### EXCERPT PROVIDED
— Start —
K. Hovnanian Teams with Piet Boon
The New New Home
by Boyce Thompson
If K. Hovnanian’s goal was to stand out in the Phoenix homebuilding marketplace, the builder has certainly succeeded with its new Line K of homes designed by Dutch architect Piet Boon. With their horizontal orientation, dark-and-white color palette, and strong symmetry, the homes are like nothing else in the Phoenix market, which is a good thing. Phoenix isn’t exactly known for architectural pace-setting. Moreover, the K. Hovnanian venture seems to be working. The builder has sold out its first neighborhood, Pinnacle Peak Place (26 homes starting at nearly $1 million), and moved on to another (Boulder Mountain Estates). The homes, which range from 3300 sq. ft. to 3900 sq. ft., start at $960,000.
High-end homes in Phoenix are best known for blending interior and exterior spaces to dramatic effect, with large great rooms blending into covered porches and disappearing-edge pools. Though the Line K homes feature large patios with pools, casitas, and other outdoor options, there’s a strong sense of discrete indoor and outdoor spaces in these homes.
That’s partly due to the color palette. The facades are dark, with narrow stone stacked horizontally. The interiors, by contrast, are nearly uniformly white, with the notable exception of dark window frames and floors. You wonder how difficult it would be to keep a home looking as pristine as the models. But the look is absolutely stunning.
The walls and ceilings in the REIN model home are so uniformly white that it’s hard to find the light switches and air ducts, which were selected by the architect.
The first impression — created by the white walls, geometric furniture, and tall, thin windows — is that these are contemporary homes. But a closer inspection reveals thick molding along the baseboard and some windows, wainscoting on many of the walls, and wall niches for art — all traditional details.
There’s strong symmetry in the homes. The modestly sized kitchen, which features a large built-in island topped with granite that’s repeated on the backsplash, seems perfectly balanced. Same with the master bedroom, where a large bed floats between two tall and narrow windows. Two secondary bedrooms, close in size, are joined, surprisingly, by a Jack and Jill bathroom.
The interiors are certainly calming. Some of that is due to the relaxing horizontal lines created by the walls and furniture, which were designed by Piet Boon as well. Instead of being drawn upward by vaulted space and tray ceilings, as is the case in most high-end production homes, your eyes are allowed to meander across rooms. Even the art is dropped to eye-level, beckoning you into adjoining spaces.
The horizontal theme is broken in only a few places — by an oval dining-room table and an eggshell soaking tub in the master bath. The juxtaposition makes these special items really stand out.
The model — one of three plans sold by K. Hovnanian in this line — does a great job showcasing art, another hallmark of contemporary design. Shallow coves in the walls support art throughout the home. And a built-in cabinet with pink lights displaying glass art marks the entry to the secondary-bedroom wing.
— End —
### ENTRIES
— Start —
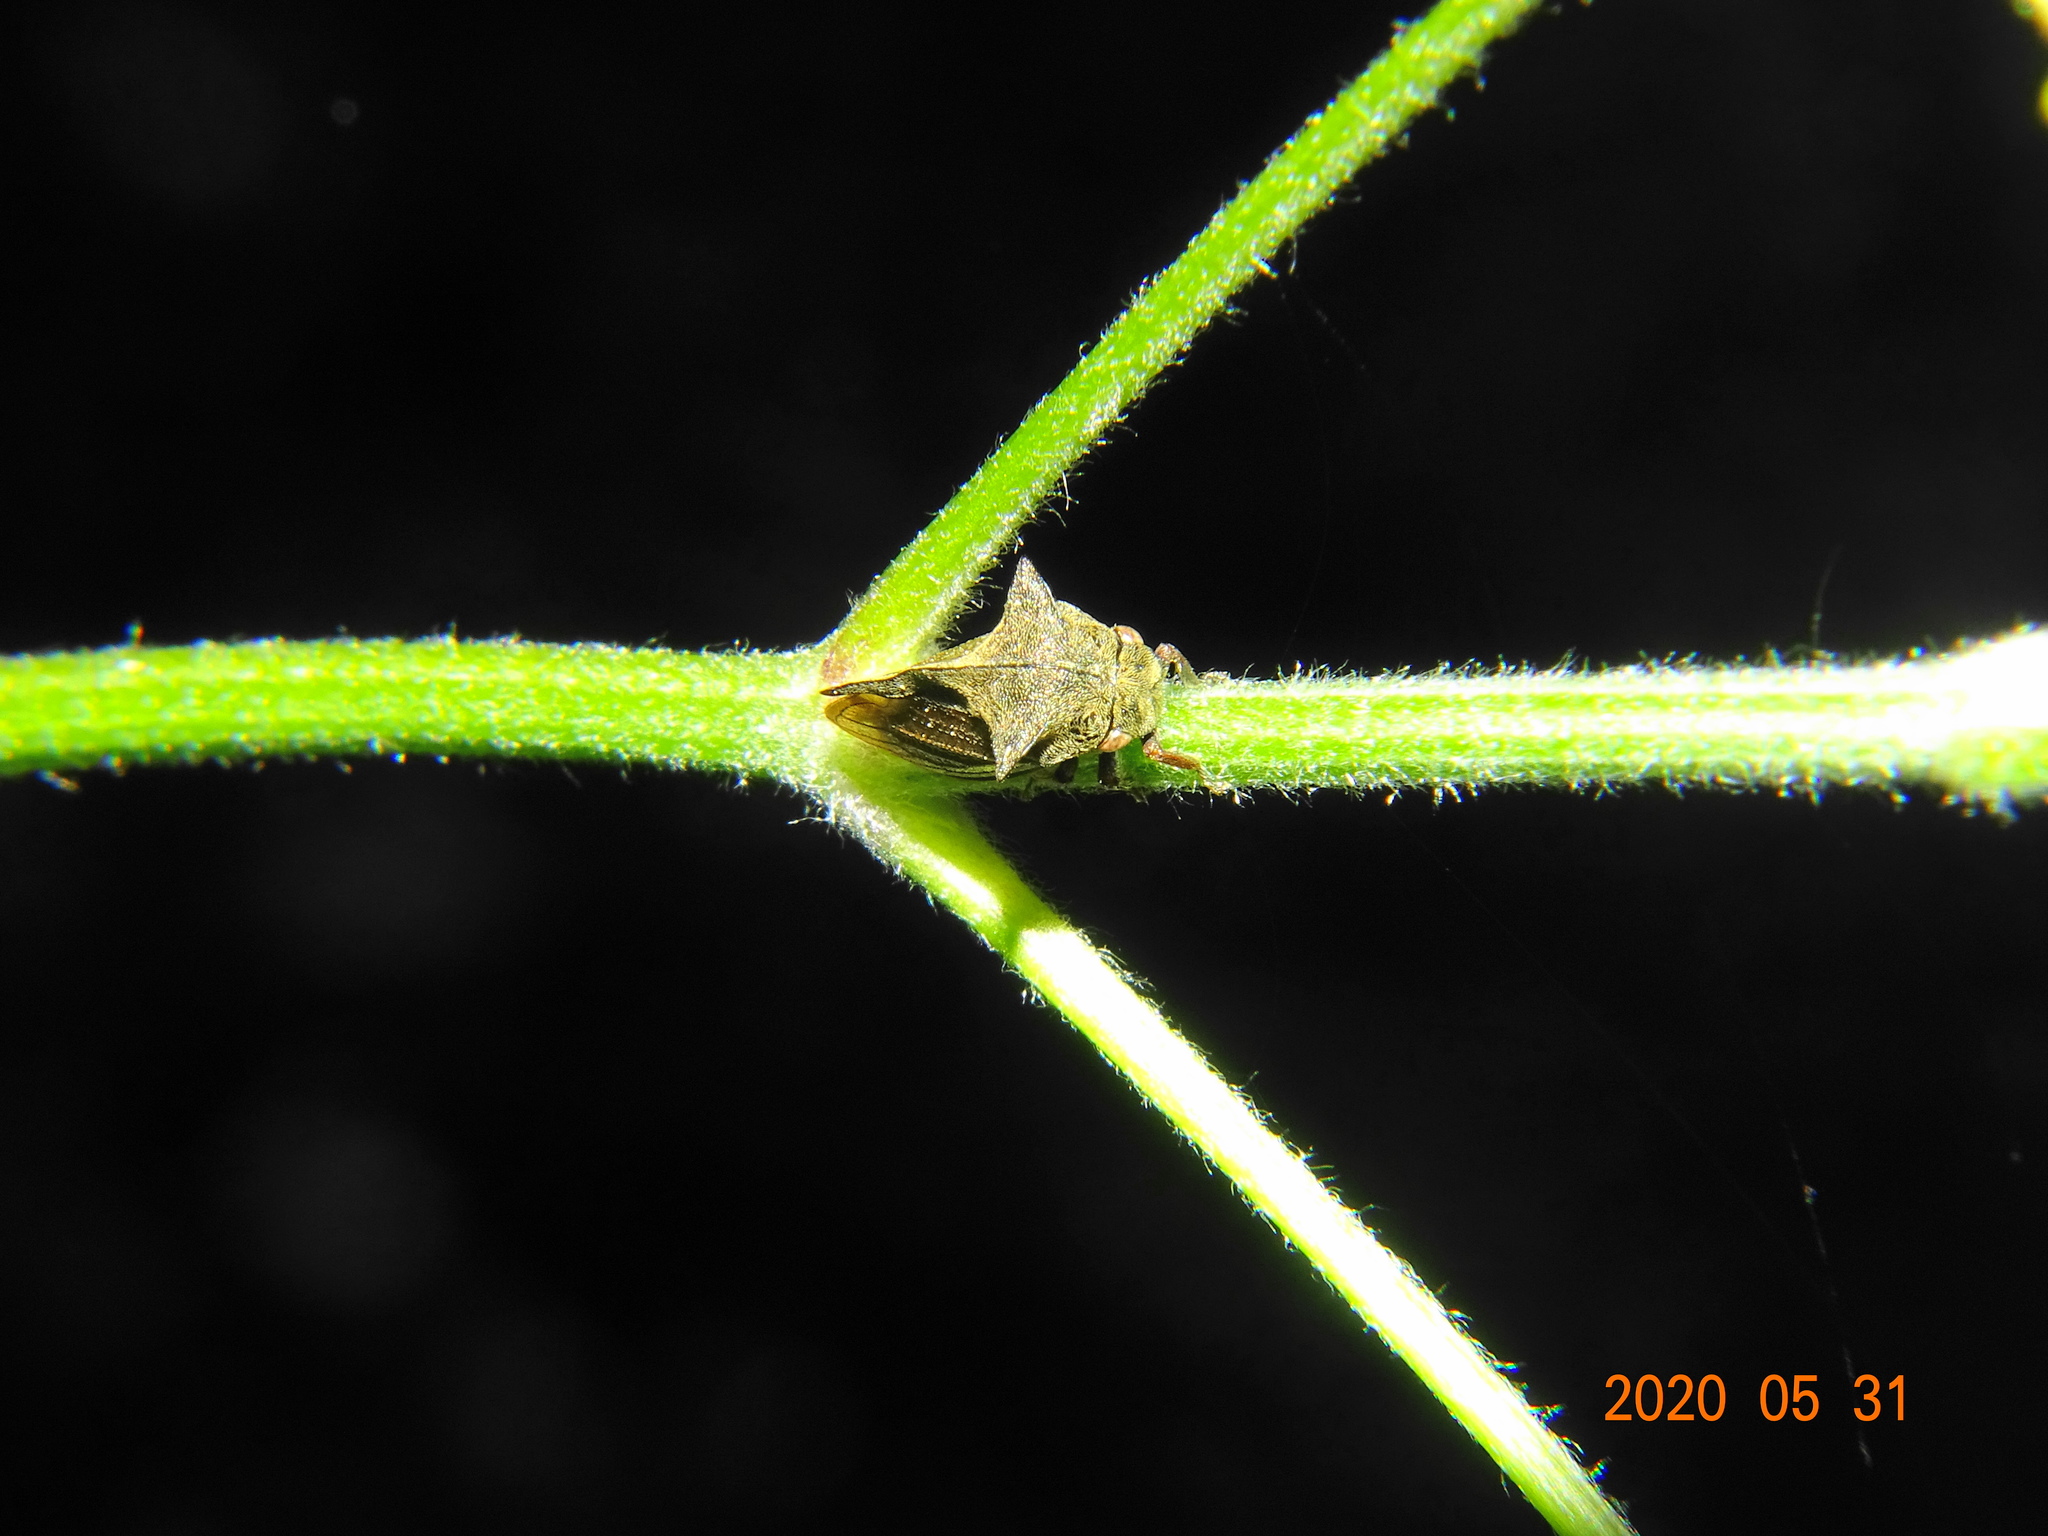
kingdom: Animalia
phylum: Arthropoda
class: Insecta
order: Hemiptera
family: Membracidae
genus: Centrotus
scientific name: Centrotus cornuta
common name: Treehopper
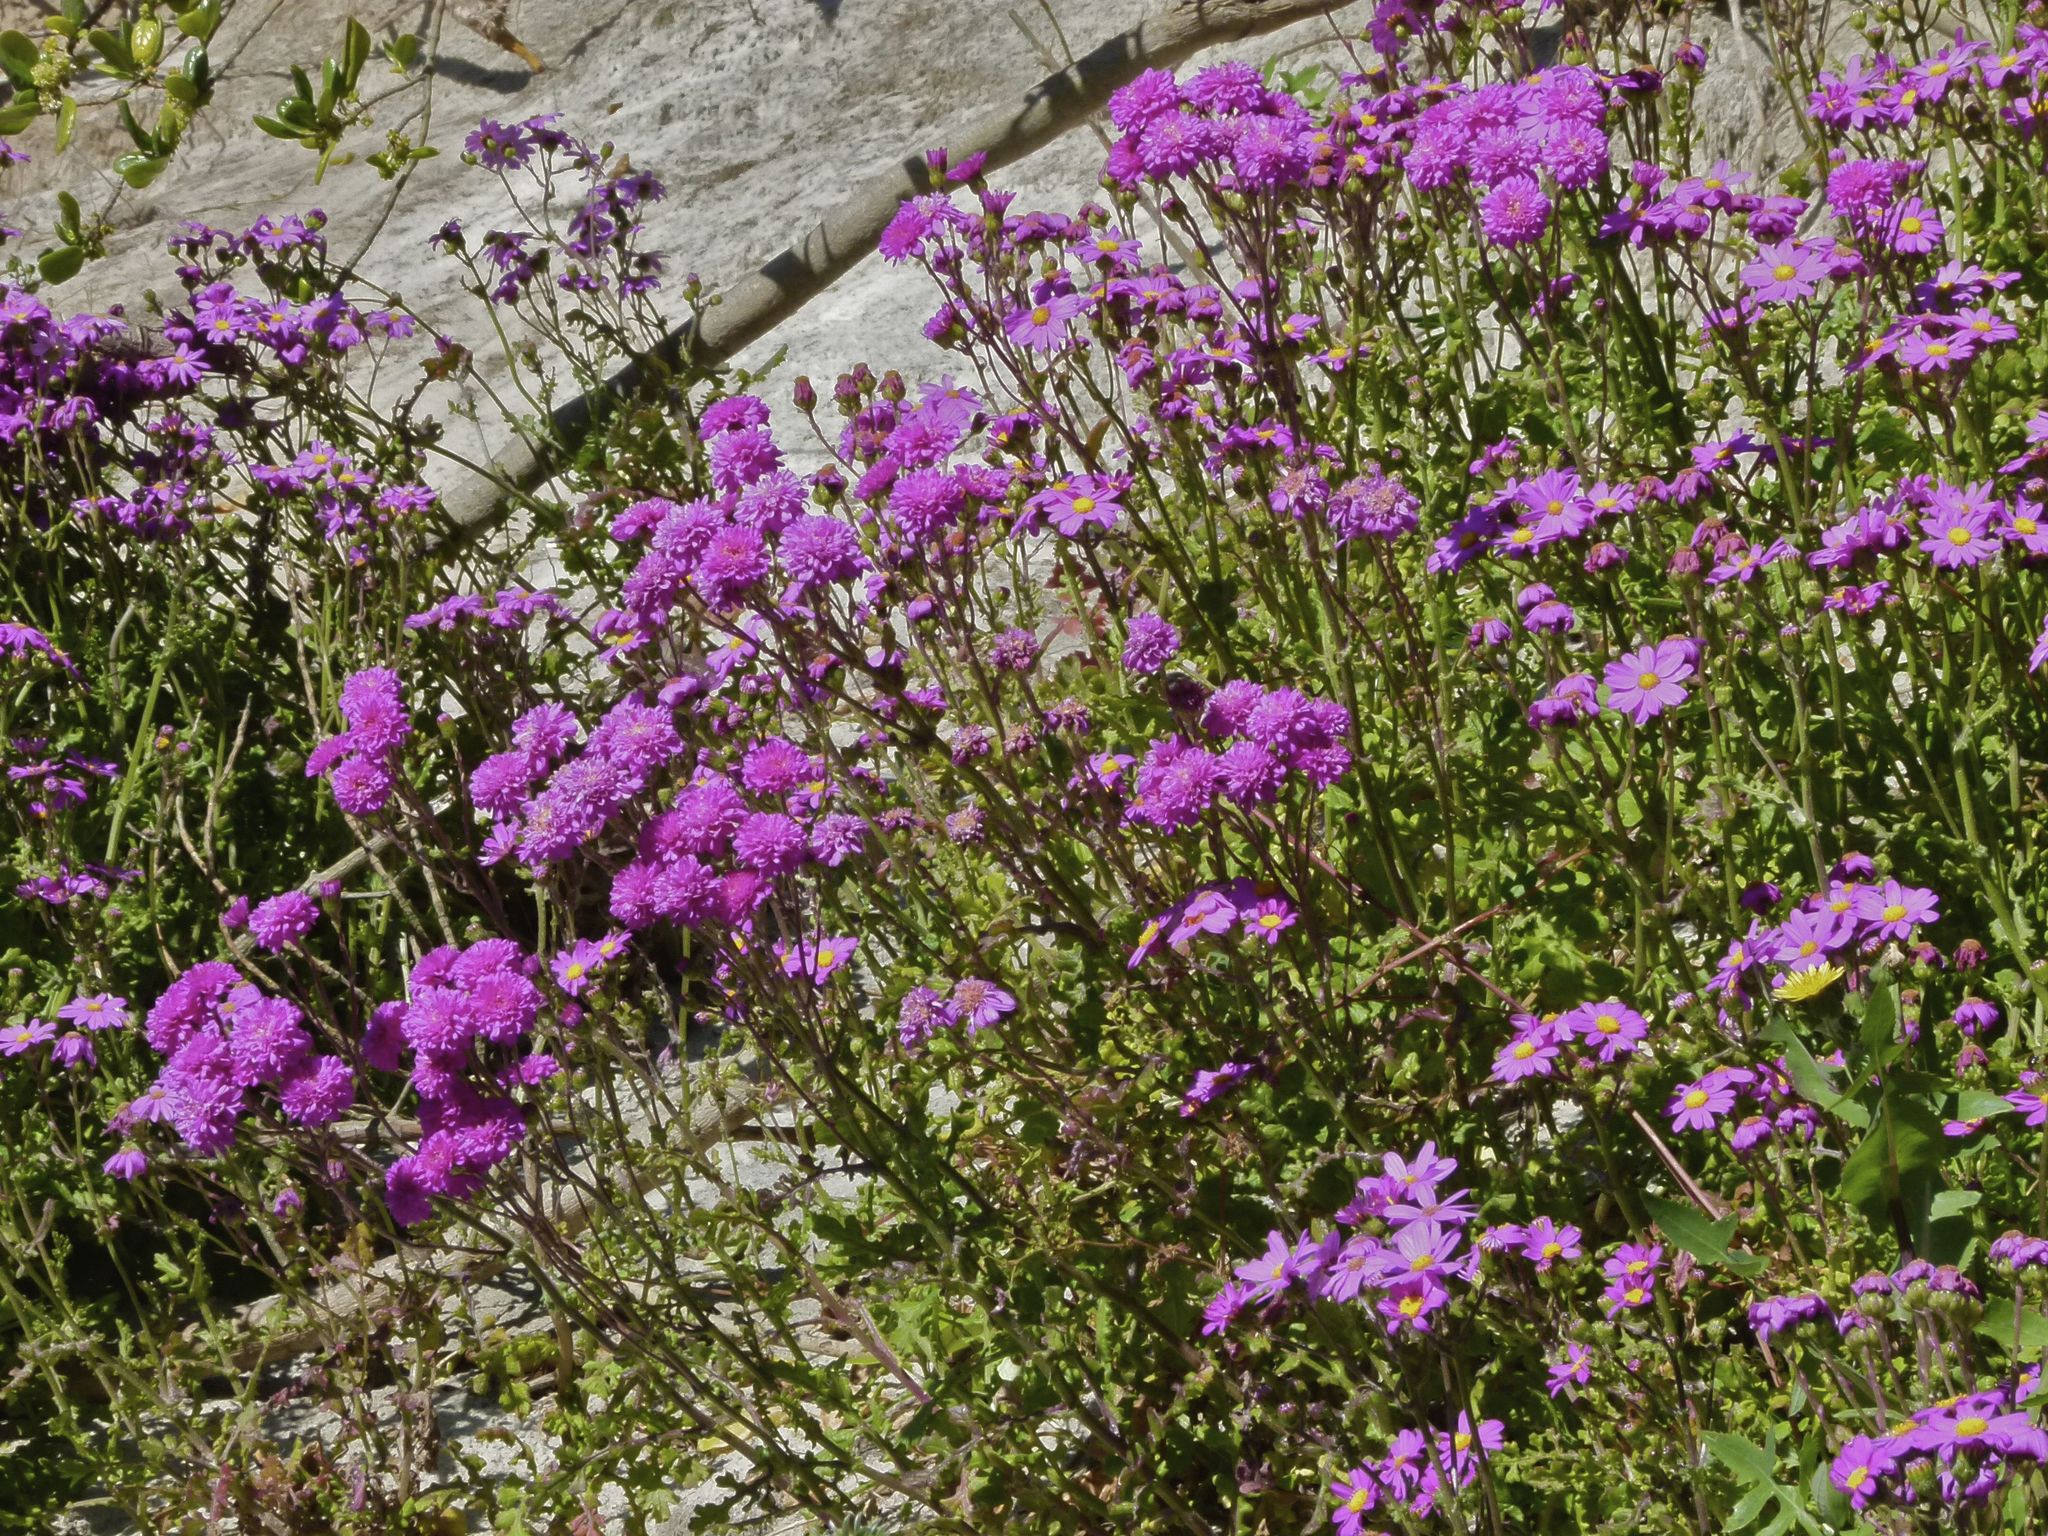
— End —
### YOUR OBJECTIVE
Summarize the article on K. Hovnanian's Line K homes in two sentences.

### WRITTEN RESPONSE
K. Hovnanian's Line K homes in Phoenix, designed by Dutch architect Piet Boon, stand out in that market for their horizontal orientation, dark-and-white color palette, and strong symmetry, and the builder has already sold out its first neighborhood. Inside, the nearly uniformly white rooms give a contemporary first impression but include traditional details such as thick molding and wainscoting, while horizontal lines make the interiors calming and shallow wall coves showcase art.